═════ Selection ═════

While Bombardier is shedding employees and non-core assets, Longview Aviation, which owns Twin Otter maker Viking Air Ltd., will see annual revenue jump toward $1-billion from about $300-million as a result of the deal.

The acquisition, announced Thursday and set to close by the second half of next year, keeps Canadian aviation assets in the hands of a domestic company. Longview Aviation chief executive David Curtis also plans to revive the de Havilland name.

“It’s a Canadian aviation iconic name – and it’ll be back. People will be pretty happy to see that brand re-emerge on the global stage,” Mr. Curtis said in an interview.

While the deal is a big one for Viking, the company was a natural buyer for the Q400 business. Viking has done previous deals with Bombardier and had asked about the Q400 for several years. There have been serious talks over the past year, with a pause when Bombardier sold a majority stake in its C Series business to European aerospace giant Airbus Group SE.

Mr. Curtis said it was important to keep the Q400 business in Canada. Viking makes Twin Otters near Victoria and in Calgary. The Q400s are made at the Downsview plant in Toronto.

“This is just me speaking, but there was always a risk that it would be sold offshore, which would have been tragic for Canadian aerospace, especially given what’s happened with the C Series going to Airbus,” Mr. Curtis said.

═════ Entries supplied ═════

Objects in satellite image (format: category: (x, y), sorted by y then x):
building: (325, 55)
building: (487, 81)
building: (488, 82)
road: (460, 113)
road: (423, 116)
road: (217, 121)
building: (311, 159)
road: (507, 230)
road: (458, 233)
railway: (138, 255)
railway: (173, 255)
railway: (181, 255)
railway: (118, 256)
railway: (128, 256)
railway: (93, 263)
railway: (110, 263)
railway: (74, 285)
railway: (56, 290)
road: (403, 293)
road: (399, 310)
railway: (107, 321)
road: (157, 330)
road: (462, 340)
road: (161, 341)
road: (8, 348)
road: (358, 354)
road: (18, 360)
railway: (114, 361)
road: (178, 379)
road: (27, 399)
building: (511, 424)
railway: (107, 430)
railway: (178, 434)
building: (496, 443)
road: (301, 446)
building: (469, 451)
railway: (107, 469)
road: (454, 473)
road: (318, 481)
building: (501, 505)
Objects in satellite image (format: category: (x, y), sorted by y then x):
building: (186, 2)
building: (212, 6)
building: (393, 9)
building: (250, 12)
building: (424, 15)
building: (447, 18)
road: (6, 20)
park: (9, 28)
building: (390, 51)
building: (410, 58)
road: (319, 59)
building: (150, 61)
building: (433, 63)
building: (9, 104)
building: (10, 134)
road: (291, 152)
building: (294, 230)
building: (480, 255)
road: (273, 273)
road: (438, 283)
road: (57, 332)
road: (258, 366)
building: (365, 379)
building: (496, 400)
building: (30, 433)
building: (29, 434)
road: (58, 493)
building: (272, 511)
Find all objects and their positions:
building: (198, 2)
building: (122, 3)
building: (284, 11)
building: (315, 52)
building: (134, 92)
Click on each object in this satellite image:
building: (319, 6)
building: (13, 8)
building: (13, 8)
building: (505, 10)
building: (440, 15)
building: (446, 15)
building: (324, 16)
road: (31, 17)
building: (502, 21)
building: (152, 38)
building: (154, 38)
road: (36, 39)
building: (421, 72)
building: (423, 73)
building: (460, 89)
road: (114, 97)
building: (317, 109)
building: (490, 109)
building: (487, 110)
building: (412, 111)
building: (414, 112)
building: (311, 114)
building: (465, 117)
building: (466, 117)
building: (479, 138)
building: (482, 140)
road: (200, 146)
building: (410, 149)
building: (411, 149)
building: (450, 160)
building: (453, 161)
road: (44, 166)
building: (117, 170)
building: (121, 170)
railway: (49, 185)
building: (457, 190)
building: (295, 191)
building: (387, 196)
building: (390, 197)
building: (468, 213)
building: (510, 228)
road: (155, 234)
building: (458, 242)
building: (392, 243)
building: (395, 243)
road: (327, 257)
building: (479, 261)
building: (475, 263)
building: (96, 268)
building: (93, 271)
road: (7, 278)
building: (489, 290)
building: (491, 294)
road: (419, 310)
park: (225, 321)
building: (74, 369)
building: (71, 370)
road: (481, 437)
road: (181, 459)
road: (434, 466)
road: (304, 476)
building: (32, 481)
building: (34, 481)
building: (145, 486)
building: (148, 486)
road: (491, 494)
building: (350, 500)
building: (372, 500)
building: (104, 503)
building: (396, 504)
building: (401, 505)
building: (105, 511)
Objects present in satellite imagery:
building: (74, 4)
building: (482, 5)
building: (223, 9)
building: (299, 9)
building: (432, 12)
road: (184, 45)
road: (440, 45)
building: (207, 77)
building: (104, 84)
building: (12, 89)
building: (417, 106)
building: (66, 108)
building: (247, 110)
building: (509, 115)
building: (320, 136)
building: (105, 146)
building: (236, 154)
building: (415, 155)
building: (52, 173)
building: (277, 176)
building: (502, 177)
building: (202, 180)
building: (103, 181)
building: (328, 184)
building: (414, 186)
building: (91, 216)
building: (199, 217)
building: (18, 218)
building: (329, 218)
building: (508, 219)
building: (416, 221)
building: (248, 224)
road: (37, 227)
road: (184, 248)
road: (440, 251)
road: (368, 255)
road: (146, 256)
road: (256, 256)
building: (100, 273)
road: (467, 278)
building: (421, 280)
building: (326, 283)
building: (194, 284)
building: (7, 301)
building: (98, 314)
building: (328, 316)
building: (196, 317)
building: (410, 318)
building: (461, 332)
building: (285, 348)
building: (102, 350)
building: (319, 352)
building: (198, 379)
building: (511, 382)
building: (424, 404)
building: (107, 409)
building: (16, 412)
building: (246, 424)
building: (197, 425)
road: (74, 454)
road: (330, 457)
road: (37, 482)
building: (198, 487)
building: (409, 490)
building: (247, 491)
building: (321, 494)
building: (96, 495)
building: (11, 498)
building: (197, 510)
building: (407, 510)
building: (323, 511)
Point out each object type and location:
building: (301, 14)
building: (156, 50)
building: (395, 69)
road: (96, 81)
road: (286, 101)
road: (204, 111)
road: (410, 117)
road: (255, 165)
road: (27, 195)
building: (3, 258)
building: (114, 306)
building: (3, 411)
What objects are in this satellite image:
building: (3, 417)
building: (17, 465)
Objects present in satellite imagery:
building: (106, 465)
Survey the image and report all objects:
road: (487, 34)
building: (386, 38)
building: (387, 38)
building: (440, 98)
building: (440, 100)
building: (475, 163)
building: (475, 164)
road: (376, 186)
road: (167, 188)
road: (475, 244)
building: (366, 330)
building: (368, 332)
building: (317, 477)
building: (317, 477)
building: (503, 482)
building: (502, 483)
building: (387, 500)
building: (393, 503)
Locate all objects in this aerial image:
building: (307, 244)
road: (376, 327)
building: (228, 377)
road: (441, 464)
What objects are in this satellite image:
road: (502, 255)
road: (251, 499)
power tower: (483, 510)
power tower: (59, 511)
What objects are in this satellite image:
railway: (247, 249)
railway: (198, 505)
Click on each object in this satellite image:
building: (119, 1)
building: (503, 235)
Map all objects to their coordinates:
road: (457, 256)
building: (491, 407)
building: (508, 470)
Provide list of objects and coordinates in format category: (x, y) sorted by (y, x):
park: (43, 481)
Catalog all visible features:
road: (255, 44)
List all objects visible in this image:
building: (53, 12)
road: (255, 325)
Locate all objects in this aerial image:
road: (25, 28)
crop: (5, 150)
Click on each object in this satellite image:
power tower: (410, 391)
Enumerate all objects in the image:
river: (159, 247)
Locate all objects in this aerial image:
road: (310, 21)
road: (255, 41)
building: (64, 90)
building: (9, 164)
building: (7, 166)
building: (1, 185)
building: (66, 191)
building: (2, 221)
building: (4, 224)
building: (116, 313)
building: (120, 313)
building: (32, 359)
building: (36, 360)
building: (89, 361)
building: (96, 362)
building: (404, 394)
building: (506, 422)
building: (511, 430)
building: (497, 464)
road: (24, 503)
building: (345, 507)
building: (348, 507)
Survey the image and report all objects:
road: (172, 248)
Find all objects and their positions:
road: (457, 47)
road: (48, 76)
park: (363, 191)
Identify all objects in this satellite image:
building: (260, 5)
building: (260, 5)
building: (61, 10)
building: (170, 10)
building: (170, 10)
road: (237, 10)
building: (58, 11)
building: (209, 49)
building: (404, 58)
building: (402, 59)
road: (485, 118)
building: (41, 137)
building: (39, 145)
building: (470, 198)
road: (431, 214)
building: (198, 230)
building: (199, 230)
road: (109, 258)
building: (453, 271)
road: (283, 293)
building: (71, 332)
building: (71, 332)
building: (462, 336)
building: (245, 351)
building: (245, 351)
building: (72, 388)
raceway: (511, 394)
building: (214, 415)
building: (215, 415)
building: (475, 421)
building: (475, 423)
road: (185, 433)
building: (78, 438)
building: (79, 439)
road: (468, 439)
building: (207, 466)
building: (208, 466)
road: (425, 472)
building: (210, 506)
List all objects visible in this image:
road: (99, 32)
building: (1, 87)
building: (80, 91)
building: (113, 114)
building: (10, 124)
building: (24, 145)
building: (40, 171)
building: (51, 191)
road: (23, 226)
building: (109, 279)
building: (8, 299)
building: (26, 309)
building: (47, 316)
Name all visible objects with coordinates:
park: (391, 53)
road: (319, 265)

═════

* Tasks and exercises:
(a) List every location that the Q400 article gives as a place where Viking or the Q400 business builds aircraft.
(b) In the Q400 article, which name does Longview Aviation's chief executive plan to revive?
(c) Reproduce the Q400 article from "Mr. Curtis said it" to "plant in Toronto.".

* Written responses:
(a)
- Near Victoria
- Calgary
- The Downsview plant in Toronto

(b) The de Havilland name.

(c)
Mr. Curtis said it was important to keep the Q400 business in Canada. Viking makes Twin Otters near Victoria and in Calgary. The Q400s are made at the Downsview plant in Toronto.